The operator earlier this week confirmed the launch of its first female-only tours to Saudi Arabia, which will be led exclusively led by women for other women.
Running from late November to April, Intrepid’s tours to Saudi Arabia have been designed to support female-owned businesses – and bring together women from different backgrounds.
“This will be a true Intrepid experience where we can go off the beaten track, create connections with the local communities and experience the food, the history and the culture,” Intrepid Travel managing director EMEA Zina Bencheikh tells TTG.
Ranking 131st in the World Economic Forum’s Gender Gap index, Saudi Arabia remains a conservative society where women continue to have less rights than men. Women, though, have in recent years been granted certain rights in recent years, such as the right to vote and to drive.

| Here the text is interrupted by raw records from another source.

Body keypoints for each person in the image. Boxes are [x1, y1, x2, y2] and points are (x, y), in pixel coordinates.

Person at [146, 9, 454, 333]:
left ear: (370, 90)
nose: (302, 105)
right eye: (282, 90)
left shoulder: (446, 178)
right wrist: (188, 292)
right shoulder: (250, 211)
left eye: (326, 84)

Since 2018, women have been permitted to launch their own businesses without the consent of a male guardian, which has led to the creation of a number of female-owned travel, tourism and hospitality businesses.
Women too have become and increasingly significant and important part of the country’s tourism economy, now representing 30% of the sector’s workforce.
Bencheikh believes the most interesting and intriguing part of the trip will be to give women from other countries and cultures the opportunity to experience authentic insights into the lives of local Saudi women.
The tour has been developed by Intrepid in partnership with local operator and mother-of-two Sara Omar, who has herself travelled to more than 70 countries and worked in the country’s outbound tourism sector, taking Saudi women to places like South America and Europe before starting her own destination management company.
Starting from Riyadh and winding up in Jeddah, the 12-day trip features excursions to the likes of Madinah – Islam’s second-holiest site after Mecca – and Unesco World Heritage site Hegra. All tours and excursions are led by female guides.
Other experiences include a stay at a female-owned hotel, a visit to a citrus farm run by two sisters where visitors will eat lunch under the trees, and a trip to a female-owned beauty salon.
Guests will also visit a shop that sells abayas, a traditional female Muslim robe, and go on a Red Sea cruise before relaxing at a female-only, private beach.
“There’s a lot of fun in this trip that involves learning about a new culture, cooking, snorkelling in beautiful waters and visiting a holy site which has recently opened to non-Muslims,” Bencheikh reveals.
She tells TTG all businesses involved in the tour have been vetted to make sure they’re truly female-owned and operate with respect to international labour laws, such as paying staff fairly.
“We have guidelines, for example it’s pretty clear the guides will be female and they are probably the most important part of the trip because they are the storytellers, they are the ones connecting us with the locals,” she adds.